日本史が好きになる?歴史ブログ

このブログを見て、少しでも歴史を好きになるお手伝いができれば良いと思います。

スポンサードリンク

田沼意次はどのような政治改革で江戸幕府を立て直そうとしたのか?

f:id:miumaga:20170519210655j:plain

徳川吉宗が行った享保の改革で幕府の財政がやや上向きになりましたが、1732年享保の大飢饉百姓一揆や、打ちこわしなどが続き幕府は再び財政難に陥ることになります。  

 

1745年に吉宗が将軍を引退し、9代将軍家重の時代になりますが、家重は言語障害があり、周囲に自分の意志を伝えることができませんでした。

唯一、家重の側に仕えていた小姓の大岡忠光だけが意思疎通ができたと言われていました。そのため、初めは米300俵の禄でしたが、若年寄りを経て側用人にすすみ、さらには武蔵国岩槻藩主2万石までに出世しました。 しかし、大岡忠光自身積極的に政治を主導するような性格ではありませんでした。    

 

ここでメキメキと頭角を現すのが、9代将軍家重と10代将軍家治の時期に老中だった田沼意次です。
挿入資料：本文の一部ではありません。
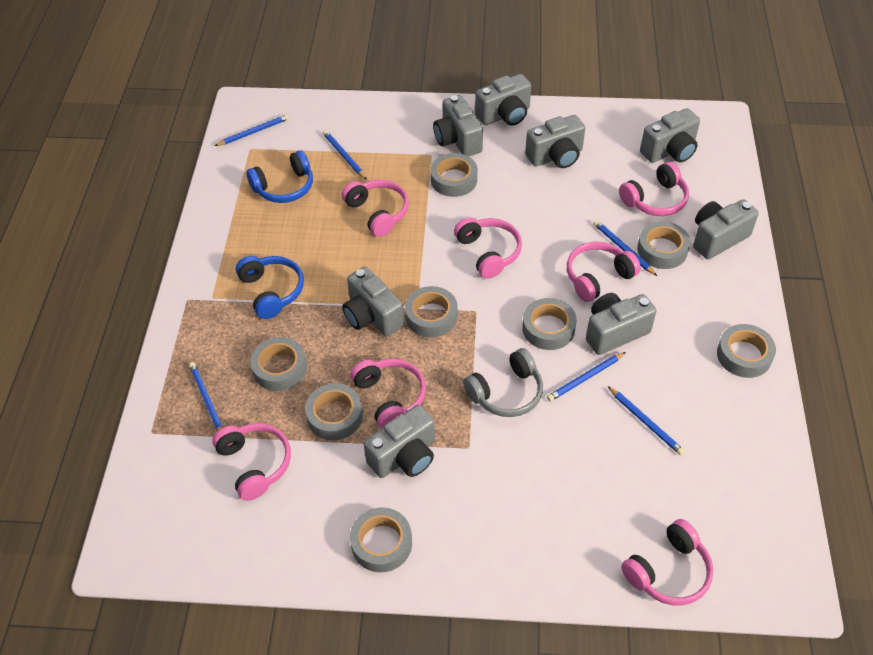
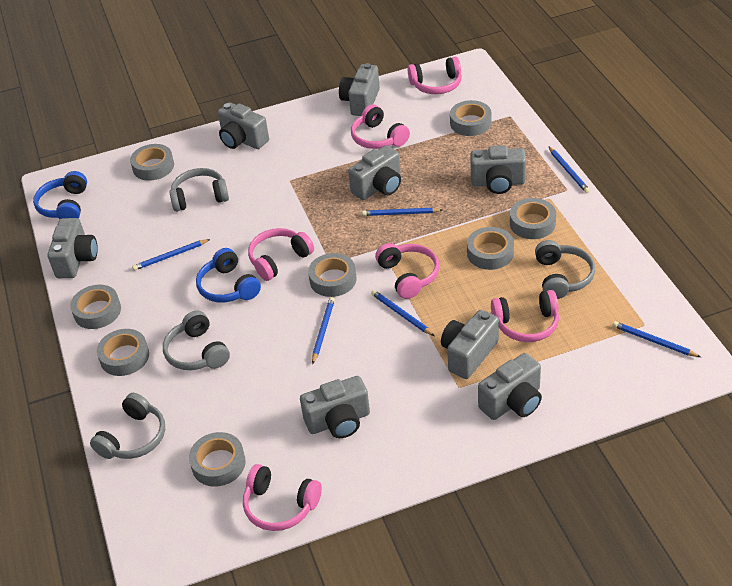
grey headphones: [463,348,543,417] = 1 -> [90,393,165,459] [163,310,230,370] [169,168,229,212] [535,240,595,299] = 4
pink headphones: [212,423,291,501] [342,180,409,237] [351,359,426,429] [454,217,522,279] [567,242,641,302] [619,162,689,216] [621,519,714,605] = 7 -> [243,464,322,531] [248,228,314,281] [351,104,410,149] [375,243,439,299] [408,57,462,94] [491,290,559,342] = 6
田沼意次ははじめ家重の小姓でしたが、1758年に大名になって10代将軍家治の側用人へとすすみ、1772年には老中になりました。 1758年から老中を退任する1786年までの約30年間を「田沼時代」と呼ばれます。  

 

吉宗に比べると地味な印象がありますが、幕府の権力を強くして国家の仕組みを整えなおそうとする政策は、吉宗の享保の改革に引き続きこの時期もありました。

 

例えば、政治を行うときはあらかじめ予算を決めてこれを守るようにするということなどは享保の改革で整えられた官僚制度を発展させたものです。

スポンサードリンク

 

田沼意次の政策は、大きく分けて3つの政策があります。

  1. 貨幣統合
  2. 公共事業 
 

重商主義政策

株仲間を奨励し、商工業者の株仲間に営業権を公認する見返りに、冥加金を年間100両もらうというもので、商業を重んじるという考え方でした。
当時の幕府の収入と言えば「年貢」。つまり「お米」でした。しかし、米価の下落や基金による高騰や一揆などでそれらも限界を迎えていました。そこで、田沼意次商人からもきっちり収入を受け取ろうと考えたのです。
 
当然、商人たちからは不満の声も上がりますが、そういった声に対しては、株仲間という制度取り入れ対処しました。
株仲間とは、お酒や醤油など同じものを売る商人たちが集まって作る組合のようなもので、その株仲間から冥加金を受け取ります。

その冥加金を納めた株仲間には商売に有利なように独占権を与え、株仲間に加入していない人には商売を禁止するという仕組みです。しかし、この制度には、賄賂が多発していたという側面があったと言われています。役人に少しでも多めにお金を渡し、商売に有利な条件を付けてもらいたいという思いがあったためです。
 
 

貨幣統合

明和五匁銀・南鐐二朱銀の発行を行い、国内の東は「金」、西は「銀」と違う通貨であったものを統合しました。
 
統合方法は
 
  • 明和五匁銀銀60匁⇒金1両
  • 南鐐二朱銀8枚⇒小判1両
 
と交換可能とした。
 
 

公共事業

最後の公共事業は今の千葉県にある印旛沼の陸地化や、北海道の蝦夷地区の開発も打ち出しますが、天候不順による、暴風雨や、河川の氾濫により実行に移すことが出来ませんでした。
 
江戸幕府い積極的に尽力したこの田沼意次の時代は、不幸なことに、天災が度重なっていき、1782年には全国的に凶作に陥ったり、震災被害、浅間山の噴火等の被害に見舞われました。
 
 
 
商人の力を利用する意次の経済政策は農業を基本と考える保守派から批判を受けました。また、先ほども書いた通り役人に対して賄賂を贈る風潮が広まり、庶民からも批判が出始めました。
 
さらに天明飢饉が起こり飢えと疫病で死者は13万人に及びます。田沼自身も1784年に子の意知が江戸城内で切り付けられ殺されるという事件も起きたことが、影響し、失脚の道を辿っていくこととなります。